坂口安吾
底本:「坂口安吾全集 05」筑摩書房
1998(平成10)年6月20日初版第1刷発行
底本の親本:「婦人文庫 第二巻第七号」
1947(昭和22)年7月1日発行
初出:「婦人文庫 第二巻第七号」
1947(昭和22)年7月1日発行
入力:tatsuki
校正:oterudon
坂口安吾
才媛といふタイプがある。
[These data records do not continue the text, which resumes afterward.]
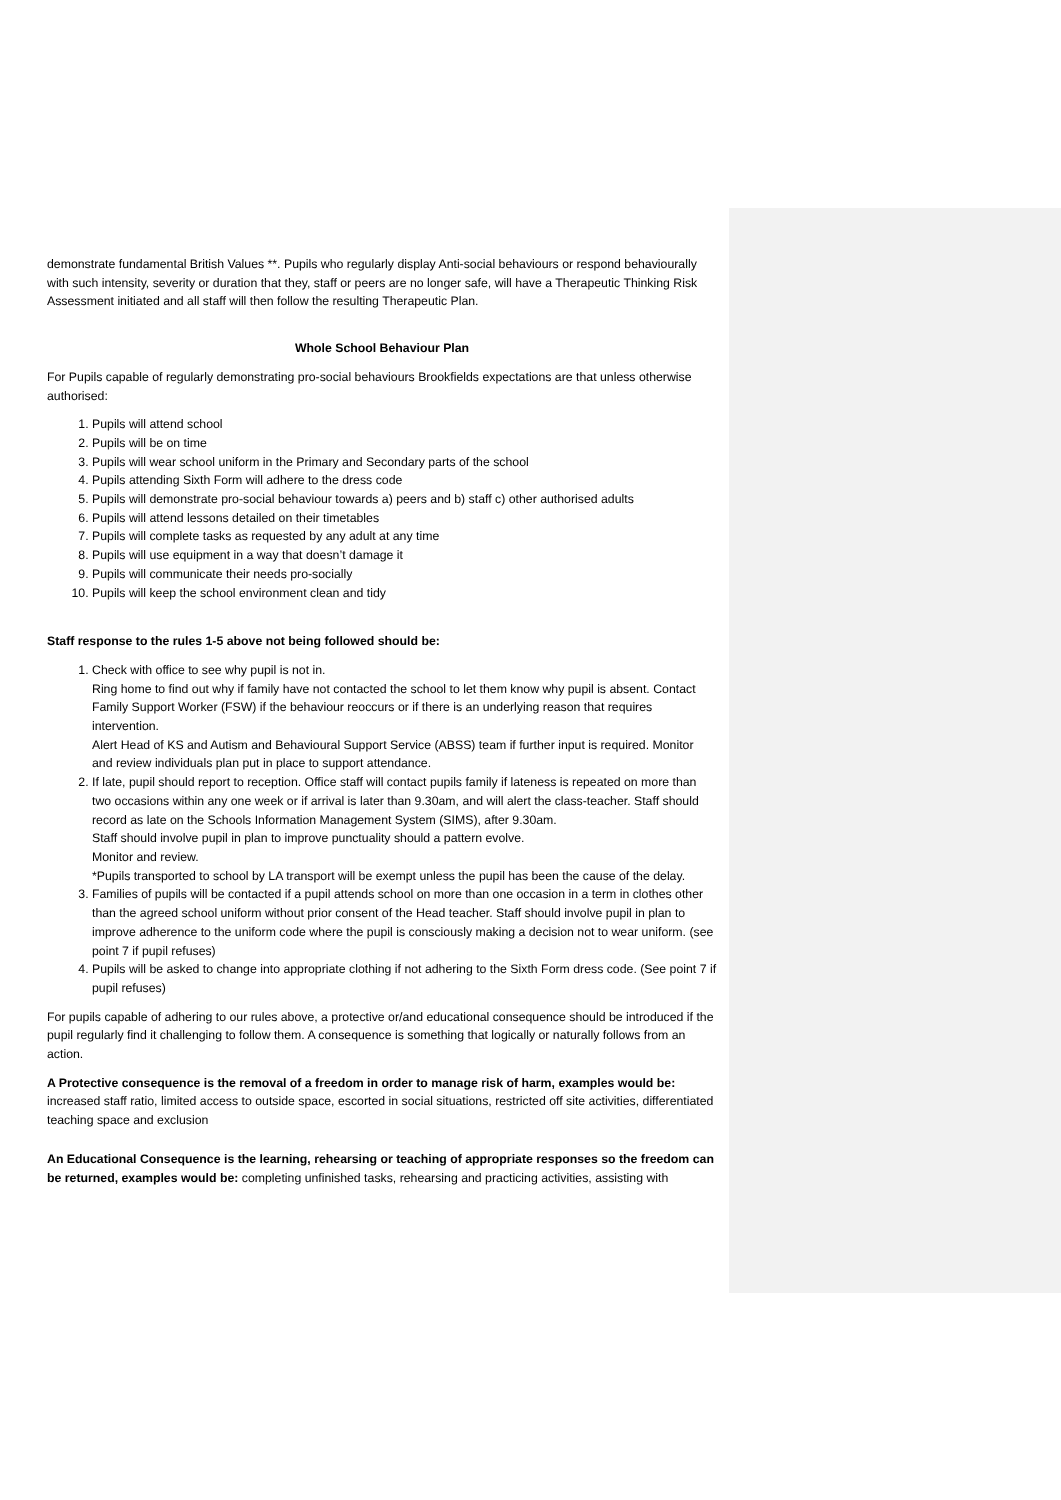demonstrate fundamental British Values **. Pupils who regularly display Anti-social behaviours or respond behaviourally with such intensity, severity or duration that they, staff or peers are no longer safe, will have a Therapeutic Thinking Risk Assessment initiated and all staff will then follow the resulting Therapeutic Plan.
Whole School Behaviour Plan
For Pupils capable of regularly demonstrating pro-social behaviours Brookfields expectations are that unless otherwise authorised:
1. Pupils will attend school
2. Pupils will be on time
3. Pupils will wear school uniform in the Primary and Secondary parts of the school
4. Pupils attending Sixth Form will adhere to the dress code
5. Pupils will demonstrate pro-social behaviour towards a) peers and b) staff c) other authorised adults
6. Pupils will attend lessons detailed on their timetables
7. Pupils will complete tasks as requested by any adult at any time
8. Pupils will use equipment in a way that doesn’t damage it
9. Pupils will communicate their needs pro-socially
10. Pupils will keep the school environment clean and tidy
Staff response to the rules 1-5 above not being followed should be:
1. Check with office to see why pupil is not in.
Ring home to find out why if family have not contacted the school to let them know why pupil is absent. Contact Family Support Worker (FSW) if the behaviour reoccurs or if there is an underlying reason that requires intervention.
Alert Head of KS and Autism and Behavioural Support Service (ABSS) team if further input is required. Monitor and review individuals plan put in place to support attendance.
2. If late, pupil should report to reception. Office staff will contact pupils family if lateness is repeated on more than two occasions within any one week or if arrival is later than 9.30am, and will alert the class-teacher. Staff should record as late on the Schools Information Management System (SIMS), after 9.30am.
Staff should involve pupil in plan to improve punctuality should a pattern evolve.
Monitor and review.
*Pupils transported to school by LA transport will be exempt unless the pupil has been the cause of the delay.
3. Families of pupils will be contacted if a pupil attends school on more than one occasion in a term in clothes other than the agreed school uniform without prior consent of the Head teacher. Staff should involve pupil in plan to improve adherence to the uniform code where the pupil is consciously making a decision not to wear uniform. (see point 7 if pupil refuses)
4. Pupils will be asked to change into appropriate clothing if not adhering to the Sixth Form dress code. (See point 7 if pupil refuses)
For pupils capable of adhering to our rules above, a protective or/and educational consequence should be introduced if the pupil regularly find it challenging to follow them. A consequence is something that logically or naturally follows from an action.
A Protective consequence is the removal of a freedom in order to manage risk of harm, examples would be: increased staff ratio, limited access to outside space, escorted in social situations, restricted off site activities, differentiated teaching space and exclusion
An Educational Consequence is the learning, rehearsing or teaching of appropriate responses so the freedom can be returned, examples would be: completing unfinished tasks, rehearsing and practicing activities, assisting with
数学ができるのだか、語学ができるのだか、物理学ができるのだか知らないが、人間性といふものへの省察に就てはゼロなのだ。つまり学問はあるかも知れぬが、知性がゼロだ。人間性の省察こそ、真実の教養のもとであり、この知性をもたぬ才媛は野蛮人、原始人、非文化人と異らぬ。
まことの知性あるものに悪妻はない。そして、知性ある女は、悪妻ではないが、常に亭主を苦しめ悩まし憎ませ、めつたに平安などは与へることがないだらう。
苦しめ、そして、苦しむのだ。それが人間の当然な生活なのだから。然し、流血の惨は、どうかな? 平野君! あゝ、戦争は野蛮だ! 戦争犯罪人を検索しようよ。平野君!